Russian and Chinese space officials say they’ll cooperate on the creation of a moon base known as the International Lunar Research Station — a move that could pose a challenge to NASA’s Artemis program for lunar exploration.
The memorandum of understanding for the project was signed today by Roscosmos’ director general, Dmitry Rogozin; and by Zhang Kejian, head of the China National Space Administration. The signing ceremony was conducted by videoconference.
In a statement, Roscosmos said the station will offer “open access to all interested countries and international partners, with the aim of strengthening scientific research interaction, promoting research and using outer space for peaceful purposes in the interests of all humankind.”
CNSA issued a similar statement, saying that the ILRS would be a “comprehensive scientific experiment base with the capability of long-term autonomous operation, built on the lunar surface and/or lunar orbit.” Research projects will focus on lunar exploration and utilization, moon-based observations, basic scientific studies and technical tests.
Today’s reports from China and Russia didn’t specify the time frame for building the base, but last year, Chinese officials talked about building up the ILRS in the moon’s south polar region over the course of the 2020s and 2030s, with long-term habitation by 2045.
By 2069, traffic to and from the moon could become routine, Russian and Chinese space officials said at a conference in Switzerland in 2019. “The moon will just look like a resort, as a backyard for grilling some meat,” said Anatoli Petrukovich, director of the Space Research Institute at the Russian Academy of Sciences.
Wu Ji, former director of the National Space Science Center at the Chinese Academy of Sciences, basically agreed. “People will go there and come back,” Wu said. “The staff of the hotel will work there. So that will be permanent human habitability on the moon in 50 years.”
In the shorter term, the Russian-Chinese plan may well rival NASA’s Artemis plan for lunar exploration. Over the past couple of years, NASA has championed a set of international agreements known as the Artemis Accords, which are designed to govern lunar exploration activities under U.S. leadership.

=====

▶ [DIRECTIONS]:
**A.** Answer these questions from the moon base article, marking each answer as its question is marked:
(i) How was the signing ceremony conducted?
(ii) In which region of the moon did Chinese officials talk about building the ILRS?
(iii) According to Russian and Chinese space officials at the 2019 conference in Switzerland, by what year could traffic to and from the moon become routine?
**B.** Summarize the moon base article in two sentences.
**C.** Proceed with the moon base article, picking up after its final sentence.
The records are separate material with no connection to the moon base article.

=====

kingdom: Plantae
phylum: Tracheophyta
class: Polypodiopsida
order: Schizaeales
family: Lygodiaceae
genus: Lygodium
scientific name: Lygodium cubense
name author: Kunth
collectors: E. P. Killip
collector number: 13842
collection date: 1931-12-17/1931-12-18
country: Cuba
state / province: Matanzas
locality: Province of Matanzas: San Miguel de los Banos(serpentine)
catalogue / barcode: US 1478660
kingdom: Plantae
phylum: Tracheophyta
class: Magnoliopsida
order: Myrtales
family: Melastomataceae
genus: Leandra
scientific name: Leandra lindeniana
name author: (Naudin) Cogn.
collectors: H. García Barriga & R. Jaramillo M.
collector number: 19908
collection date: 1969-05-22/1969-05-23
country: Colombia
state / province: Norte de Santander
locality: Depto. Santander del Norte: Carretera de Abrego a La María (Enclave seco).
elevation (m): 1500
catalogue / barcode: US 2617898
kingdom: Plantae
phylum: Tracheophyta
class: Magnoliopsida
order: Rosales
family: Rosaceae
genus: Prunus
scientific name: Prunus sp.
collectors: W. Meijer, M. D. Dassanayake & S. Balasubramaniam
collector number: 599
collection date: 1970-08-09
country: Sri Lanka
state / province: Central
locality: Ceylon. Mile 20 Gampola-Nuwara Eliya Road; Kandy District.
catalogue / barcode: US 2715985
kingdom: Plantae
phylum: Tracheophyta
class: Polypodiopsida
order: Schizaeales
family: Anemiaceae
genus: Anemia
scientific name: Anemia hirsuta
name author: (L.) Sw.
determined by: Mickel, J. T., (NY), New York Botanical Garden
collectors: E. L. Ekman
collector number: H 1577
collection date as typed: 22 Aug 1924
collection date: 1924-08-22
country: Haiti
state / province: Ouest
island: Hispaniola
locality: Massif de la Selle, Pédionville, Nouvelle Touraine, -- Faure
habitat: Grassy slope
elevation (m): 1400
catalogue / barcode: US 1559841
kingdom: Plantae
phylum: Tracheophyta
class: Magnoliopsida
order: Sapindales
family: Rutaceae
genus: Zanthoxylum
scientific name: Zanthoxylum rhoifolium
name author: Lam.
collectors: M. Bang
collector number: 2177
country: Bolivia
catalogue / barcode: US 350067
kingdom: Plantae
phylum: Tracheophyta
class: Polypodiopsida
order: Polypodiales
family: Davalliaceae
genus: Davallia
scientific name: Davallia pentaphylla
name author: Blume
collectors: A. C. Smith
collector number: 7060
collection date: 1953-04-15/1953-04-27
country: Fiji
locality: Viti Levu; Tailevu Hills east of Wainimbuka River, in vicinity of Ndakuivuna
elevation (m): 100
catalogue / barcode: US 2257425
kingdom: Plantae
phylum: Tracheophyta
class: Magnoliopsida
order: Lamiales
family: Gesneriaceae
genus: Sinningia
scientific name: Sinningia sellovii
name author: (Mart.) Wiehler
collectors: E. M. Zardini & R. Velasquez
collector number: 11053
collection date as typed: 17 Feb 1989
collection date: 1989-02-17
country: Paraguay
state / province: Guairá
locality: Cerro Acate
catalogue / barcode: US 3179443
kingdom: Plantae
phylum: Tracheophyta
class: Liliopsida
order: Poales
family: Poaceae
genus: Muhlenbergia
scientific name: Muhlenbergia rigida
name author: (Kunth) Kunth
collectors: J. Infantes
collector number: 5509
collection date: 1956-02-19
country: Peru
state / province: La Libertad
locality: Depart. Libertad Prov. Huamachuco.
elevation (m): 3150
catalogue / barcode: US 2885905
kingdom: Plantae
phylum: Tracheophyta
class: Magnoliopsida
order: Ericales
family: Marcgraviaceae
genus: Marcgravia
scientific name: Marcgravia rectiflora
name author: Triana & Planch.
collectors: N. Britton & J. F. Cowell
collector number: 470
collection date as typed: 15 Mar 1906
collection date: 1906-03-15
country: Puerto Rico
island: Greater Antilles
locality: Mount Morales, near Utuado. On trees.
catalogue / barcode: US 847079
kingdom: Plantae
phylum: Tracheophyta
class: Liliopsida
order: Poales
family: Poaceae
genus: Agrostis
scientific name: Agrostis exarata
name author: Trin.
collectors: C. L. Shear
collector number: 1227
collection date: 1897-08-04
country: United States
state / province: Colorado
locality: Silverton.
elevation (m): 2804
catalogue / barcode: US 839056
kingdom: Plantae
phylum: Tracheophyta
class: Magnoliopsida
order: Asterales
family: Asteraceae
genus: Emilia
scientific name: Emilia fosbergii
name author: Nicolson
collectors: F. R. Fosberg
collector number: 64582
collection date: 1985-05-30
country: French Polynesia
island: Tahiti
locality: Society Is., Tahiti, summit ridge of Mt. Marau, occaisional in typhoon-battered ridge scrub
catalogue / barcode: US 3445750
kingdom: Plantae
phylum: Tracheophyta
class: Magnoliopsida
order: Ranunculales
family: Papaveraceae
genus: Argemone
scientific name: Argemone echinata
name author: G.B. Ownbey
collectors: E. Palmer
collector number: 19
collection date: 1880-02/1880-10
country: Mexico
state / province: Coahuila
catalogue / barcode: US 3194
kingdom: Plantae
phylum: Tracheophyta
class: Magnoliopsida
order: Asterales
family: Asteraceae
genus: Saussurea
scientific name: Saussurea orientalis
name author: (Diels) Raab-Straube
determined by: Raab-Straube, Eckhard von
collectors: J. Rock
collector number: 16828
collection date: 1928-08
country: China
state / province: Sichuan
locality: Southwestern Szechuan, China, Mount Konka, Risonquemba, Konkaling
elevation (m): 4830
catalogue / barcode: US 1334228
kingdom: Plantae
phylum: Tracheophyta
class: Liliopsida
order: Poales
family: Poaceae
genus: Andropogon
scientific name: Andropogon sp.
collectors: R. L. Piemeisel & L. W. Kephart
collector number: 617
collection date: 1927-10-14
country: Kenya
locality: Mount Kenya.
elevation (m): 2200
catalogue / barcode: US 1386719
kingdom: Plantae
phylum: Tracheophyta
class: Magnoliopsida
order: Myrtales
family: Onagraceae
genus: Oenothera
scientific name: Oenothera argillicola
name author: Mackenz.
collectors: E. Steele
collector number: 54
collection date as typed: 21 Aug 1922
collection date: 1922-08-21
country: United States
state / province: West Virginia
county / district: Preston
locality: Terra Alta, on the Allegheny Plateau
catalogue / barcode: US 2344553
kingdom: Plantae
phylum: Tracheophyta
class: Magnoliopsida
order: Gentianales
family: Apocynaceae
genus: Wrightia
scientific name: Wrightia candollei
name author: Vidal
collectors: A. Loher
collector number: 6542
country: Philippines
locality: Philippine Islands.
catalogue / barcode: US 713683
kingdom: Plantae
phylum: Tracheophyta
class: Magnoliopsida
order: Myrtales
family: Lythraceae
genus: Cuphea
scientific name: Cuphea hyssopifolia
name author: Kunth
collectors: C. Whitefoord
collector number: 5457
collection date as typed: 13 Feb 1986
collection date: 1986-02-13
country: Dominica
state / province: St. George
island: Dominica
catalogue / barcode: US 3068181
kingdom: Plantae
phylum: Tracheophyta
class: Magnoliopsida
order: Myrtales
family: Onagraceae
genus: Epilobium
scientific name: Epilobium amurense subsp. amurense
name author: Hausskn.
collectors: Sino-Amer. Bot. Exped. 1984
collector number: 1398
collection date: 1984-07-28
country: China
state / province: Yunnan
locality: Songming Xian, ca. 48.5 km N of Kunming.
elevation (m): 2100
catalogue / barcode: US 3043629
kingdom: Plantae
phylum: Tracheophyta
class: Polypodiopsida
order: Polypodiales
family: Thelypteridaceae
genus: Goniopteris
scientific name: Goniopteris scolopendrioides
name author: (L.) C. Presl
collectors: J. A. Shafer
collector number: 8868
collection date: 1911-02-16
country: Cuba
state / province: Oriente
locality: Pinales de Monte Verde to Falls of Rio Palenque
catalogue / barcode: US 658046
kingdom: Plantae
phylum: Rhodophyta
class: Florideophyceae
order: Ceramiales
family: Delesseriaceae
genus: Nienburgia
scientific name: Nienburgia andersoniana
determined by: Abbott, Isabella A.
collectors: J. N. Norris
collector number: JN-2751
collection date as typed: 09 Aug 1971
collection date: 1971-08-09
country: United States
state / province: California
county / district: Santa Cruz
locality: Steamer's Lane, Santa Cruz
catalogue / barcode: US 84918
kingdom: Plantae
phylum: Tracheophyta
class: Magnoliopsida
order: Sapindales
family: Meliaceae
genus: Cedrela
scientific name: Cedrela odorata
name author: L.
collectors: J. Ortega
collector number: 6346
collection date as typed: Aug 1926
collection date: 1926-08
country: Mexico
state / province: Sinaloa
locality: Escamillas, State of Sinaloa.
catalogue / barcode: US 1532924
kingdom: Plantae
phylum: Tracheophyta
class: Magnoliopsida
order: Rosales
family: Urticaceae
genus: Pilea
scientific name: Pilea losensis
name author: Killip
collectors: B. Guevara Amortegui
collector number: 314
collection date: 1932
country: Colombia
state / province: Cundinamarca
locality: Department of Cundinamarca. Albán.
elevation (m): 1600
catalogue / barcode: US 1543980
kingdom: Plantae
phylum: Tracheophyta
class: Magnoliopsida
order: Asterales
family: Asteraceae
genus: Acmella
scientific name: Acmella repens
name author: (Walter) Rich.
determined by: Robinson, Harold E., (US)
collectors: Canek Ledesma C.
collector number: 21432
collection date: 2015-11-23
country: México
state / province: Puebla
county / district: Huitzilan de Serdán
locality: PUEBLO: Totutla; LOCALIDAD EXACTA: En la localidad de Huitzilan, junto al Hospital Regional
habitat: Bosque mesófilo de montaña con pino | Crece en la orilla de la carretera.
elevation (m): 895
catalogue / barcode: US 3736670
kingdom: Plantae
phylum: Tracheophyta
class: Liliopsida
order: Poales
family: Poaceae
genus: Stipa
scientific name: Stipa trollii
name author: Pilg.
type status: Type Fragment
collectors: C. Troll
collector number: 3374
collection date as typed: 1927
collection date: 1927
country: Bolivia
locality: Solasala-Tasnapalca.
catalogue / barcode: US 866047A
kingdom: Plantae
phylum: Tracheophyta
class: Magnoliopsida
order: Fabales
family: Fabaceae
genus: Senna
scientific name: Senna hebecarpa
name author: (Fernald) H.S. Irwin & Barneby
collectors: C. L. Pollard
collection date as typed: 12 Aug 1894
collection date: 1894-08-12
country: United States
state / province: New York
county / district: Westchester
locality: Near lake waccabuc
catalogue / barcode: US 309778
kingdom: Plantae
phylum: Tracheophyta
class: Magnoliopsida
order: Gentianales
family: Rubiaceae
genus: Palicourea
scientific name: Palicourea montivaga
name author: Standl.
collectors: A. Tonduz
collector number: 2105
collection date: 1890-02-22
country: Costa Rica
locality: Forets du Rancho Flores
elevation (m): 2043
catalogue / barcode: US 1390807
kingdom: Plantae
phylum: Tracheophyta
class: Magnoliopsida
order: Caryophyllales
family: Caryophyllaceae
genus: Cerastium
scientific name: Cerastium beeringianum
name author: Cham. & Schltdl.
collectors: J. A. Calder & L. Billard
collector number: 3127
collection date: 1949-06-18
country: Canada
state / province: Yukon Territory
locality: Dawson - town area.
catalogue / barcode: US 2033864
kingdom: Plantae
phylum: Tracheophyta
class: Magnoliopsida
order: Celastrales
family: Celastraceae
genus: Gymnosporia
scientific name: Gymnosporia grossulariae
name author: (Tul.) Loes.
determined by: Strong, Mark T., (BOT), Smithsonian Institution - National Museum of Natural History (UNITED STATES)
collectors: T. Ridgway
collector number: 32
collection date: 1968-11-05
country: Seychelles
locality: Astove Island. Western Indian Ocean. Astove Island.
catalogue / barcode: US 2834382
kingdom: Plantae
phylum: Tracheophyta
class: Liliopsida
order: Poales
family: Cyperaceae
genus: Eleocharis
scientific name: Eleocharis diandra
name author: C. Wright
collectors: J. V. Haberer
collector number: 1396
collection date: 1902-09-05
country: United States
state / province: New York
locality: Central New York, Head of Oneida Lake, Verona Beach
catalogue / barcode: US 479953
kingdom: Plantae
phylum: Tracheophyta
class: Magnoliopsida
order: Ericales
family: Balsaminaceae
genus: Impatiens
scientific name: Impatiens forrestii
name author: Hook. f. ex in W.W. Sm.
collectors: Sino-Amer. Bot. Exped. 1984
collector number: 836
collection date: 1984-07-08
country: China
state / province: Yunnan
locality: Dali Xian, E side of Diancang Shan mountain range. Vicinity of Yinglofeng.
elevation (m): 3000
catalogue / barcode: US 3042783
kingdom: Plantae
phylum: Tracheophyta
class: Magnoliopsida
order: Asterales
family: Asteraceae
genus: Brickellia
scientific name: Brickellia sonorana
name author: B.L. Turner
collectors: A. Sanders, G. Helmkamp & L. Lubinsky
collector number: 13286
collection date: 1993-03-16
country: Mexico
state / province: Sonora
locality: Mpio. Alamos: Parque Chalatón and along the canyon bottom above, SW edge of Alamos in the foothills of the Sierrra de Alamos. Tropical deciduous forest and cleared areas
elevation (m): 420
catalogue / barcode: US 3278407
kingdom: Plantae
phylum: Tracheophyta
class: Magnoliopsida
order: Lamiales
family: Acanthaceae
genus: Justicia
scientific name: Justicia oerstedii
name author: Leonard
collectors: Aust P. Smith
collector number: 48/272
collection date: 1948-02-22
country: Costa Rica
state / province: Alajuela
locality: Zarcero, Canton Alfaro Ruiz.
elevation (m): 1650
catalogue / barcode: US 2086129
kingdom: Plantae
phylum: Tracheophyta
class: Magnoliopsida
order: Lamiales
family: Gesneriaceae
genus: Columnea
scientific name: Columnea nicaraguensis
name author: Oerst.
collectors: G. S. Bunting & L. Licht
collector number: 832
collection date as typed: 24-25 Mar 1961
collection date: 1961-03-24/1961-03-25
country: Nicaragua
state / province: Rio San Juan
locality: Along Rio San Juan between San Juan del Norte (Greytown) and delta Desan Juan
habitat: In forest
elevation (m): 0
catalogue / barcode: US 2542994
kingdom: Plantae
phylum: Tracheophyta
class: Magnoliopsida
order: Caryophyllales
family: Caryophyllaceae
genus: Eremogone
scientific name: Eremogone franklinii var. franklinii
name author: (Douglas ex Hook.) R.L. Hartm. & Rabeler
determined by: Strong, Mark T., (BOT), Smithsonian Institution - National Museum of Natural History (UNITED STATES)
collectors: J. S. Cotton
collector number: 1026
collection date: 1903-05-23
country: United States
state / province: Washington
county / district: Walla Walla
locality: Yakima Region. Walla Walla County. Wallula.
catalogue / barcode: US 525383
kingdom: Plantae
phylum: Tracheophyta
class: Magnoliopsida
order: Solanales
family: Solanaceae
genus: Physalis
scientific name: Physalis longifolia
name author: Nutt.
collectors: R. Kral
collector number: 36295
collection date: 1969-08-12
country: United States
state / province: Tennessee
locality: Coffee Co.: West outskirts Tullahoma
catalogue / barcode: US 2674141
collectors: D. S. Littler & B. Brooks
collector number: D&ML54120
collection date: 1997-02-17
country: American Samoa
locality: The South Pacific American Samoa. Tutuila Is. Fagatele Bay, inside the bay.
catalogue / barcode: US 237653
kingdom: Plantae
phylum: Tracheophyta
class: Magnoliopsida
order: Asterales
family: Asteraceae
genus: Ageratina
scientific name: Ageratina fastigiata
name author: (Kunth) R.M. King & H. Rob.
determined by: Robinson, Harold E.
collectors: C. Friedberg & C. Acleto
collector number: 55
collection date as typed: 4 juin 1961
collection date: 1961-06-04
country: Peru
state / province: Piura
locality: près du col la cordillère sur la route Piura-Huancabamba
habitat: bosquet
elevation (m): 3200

=====

▶ [EXERCISE RESPONSES]:
**A.**
(i) By videoconference.
(ii) The moon's south polar region.
(iii) 2069.

**B.** Roscosmos head Dmitry Rogozin and CNSA head Zhang Kejian signed a memorandum of understanding to cooperate on the International Lunar Research Station, a base on the lunar surface and/or in lunar orbit that both agencies say will be open to all interested countries. No time frame was given, but Chinese officials have described building it in the moon's south polar region through the 2020s and 2030s, and the plan may rival NASA's Artemis program and its U.S.-led Artemis Accords.

**C.**
Roscosmos’ Rogozin has resisted NASA’s current approach to moon missions. Last year, he said that the agreements governing the NASA-led lunar Gateway project were “too U.S.-centric,” and that Russia would refrain from large-scale participation unless the decision-making process put more emphasis on international cooperation.
So far, the rival plans laid out by NASA and Roscosmos for lunar exploration haven’t affected the decades-long partnership involving the U.S., Russia and other countries on the International Space Station.
China has been frozen out of the International Space Station due to U.S. legislation that bans space cooperation with Beijing. Chinese officials say they’ll launch the first component of a new space station into orbit as early as next month. The station’s Tianhe core module will accommodate up to three spacefliers at a time. Last week, CNSA listed 12 Chinese astronauts, or taikonauts, who are training for orbital duty.
In other developments:
- Roscosmos confirmed that NASA astronaut Mark Vande Hei would fly alongside two Russian cosmonauts next month to begin a tour of duty on the International Space Station. Vande Hei is replacing Russia’s Sergey Korsakov on the Soyuz spacecraft in response to “an earnest request from the U.S. side,” Roscosmos said in a statement. It said the arrangement is covered under an agreement with Axiom Space that reportedly provides for a Russian cosmonaut to fly on a U.S. commercial space taxi in 2023.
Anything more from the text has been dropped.